### [EXCERPT PROVIDED]
The democracy disaster
Activists slam proposed relaxation of FCC media ownership rules during a daylong hearing, but why didn't the mainstream reporters cover it?

By Steven T. Jones

The scene outside City Hall at noon April 26 was a surreal one. The street was filled with stretchers set up next to the San Francisco Police Department Mobile Command and American Red Cross Disaster Services trucks, as hundreds of Neighborhood Emergency Response Team members milled about, ominously clad in their orange vests and yellow helmets.

The NERT volunteers were just finishing up an annual disaster-response exercise when the free speech activists began spilling out of a City Hall hearing for a rally on the steps, bearing signs including "Stop corporate media" and "Save independent radio" and munching on free vegetarian sandwiches provided by sponsor Media Alliance.

For the NERT members, the earthquake they responded to was simulated. For those wary of growing corporate domination of the public airwaves, the impending disaster is quite real. In about a month the Federal Communications Commission will vote on sweeping rule changes that relax restrictions on media ownership, and this unusual Saturday hearing was the last chance for hundreds of Bay Area residents to make their concerns known through attending FCC commissioner Jonathan Adelstein (see "Fighting Media Mergers," 4/23/03).

"The meta-issue here is actually corporate domination of the civic culture," writer and activist Peter Coyote said, sounding a theme prevalent in the day's one-sided testimony against the rule changes. Media consolidations were deemed by speakers to have reduced competition, promoted overcommercialization, created barriers to access by independents and minorities, and censored politically unpopular perspectives.

"This is a real danger to democracy in this country," said Willie Ratcliff, publisher of San Francisco Bayview and a board member of KPFA-FM, which broadcast the hearing live, along with KPOO-FM.

Speaker after speaker at the filled-beyond-capacity hearing offered horror stories spawned by the media mergers that followed the 1996 Telecommunications Act, the last major relaxation of media ownership rules. Clear Channel Communications, which owns 10 radio stations in the Bay Area and 1,225 nationwide, was particularly vilified for its homogenized programming, layoffs, removal of community-based content, and promoting post-9/11 jingoism. Former Clear Channel employees such as David "Davey D" Cook and Brad Johnson drew strong reactions with stories of being silenced by their corporate bosses.

Panelists at the hearing included media critic and former dean of UC Berkeley's school of journalism Ben Bagdikian, KRON-TV president Dino Dinovitz, economist Howard Shelanski, hip-hop innovator Brother Jay, and radio personalities Leslie Stoval and Denise Maunder. But the hearing's high points came during the public testimony that peppered the day's agenda.

### [EXERCISES]
- a) In the article about the FCC hearing, how many radio stations does Clear Channel Communications own nationwide?
- b) Write out a passage from the article about the FCC hearing, starting at the words "The democracy disaster" and stopping after "and yellow helmets.".
The lines that come after this are separate material, not part of the article about the FCC hearing.

### [DATA BELOW]

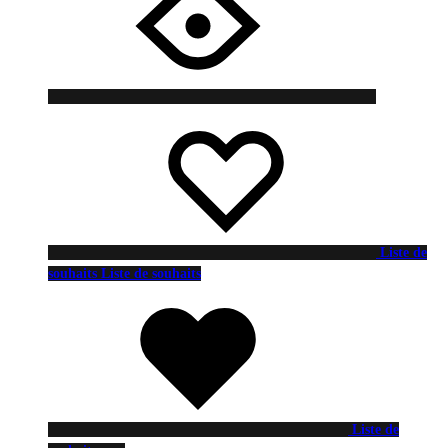
Liste de
souhaits
Liste de souhaits
Liste de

### [RESULTS FOR EACH TASK]
- a) 1,225

- b)
The democracy disaster
Activists slam proposed relaxation of FCC media ownership rules during a daylong hearing, but why didn't the mainstream reporters cover it?

By Steven T. Jones

The scene outside City Hall at noon April 26 was a surreal one. The street was filled with stretchers set up next to the San Francisco Police Department Mobile Command and American Red Cross Disaster Services trucks, as hundreds of Neighborhood Emergency Response Team members milled about, ominously clad in their orange vests and yellow helmets.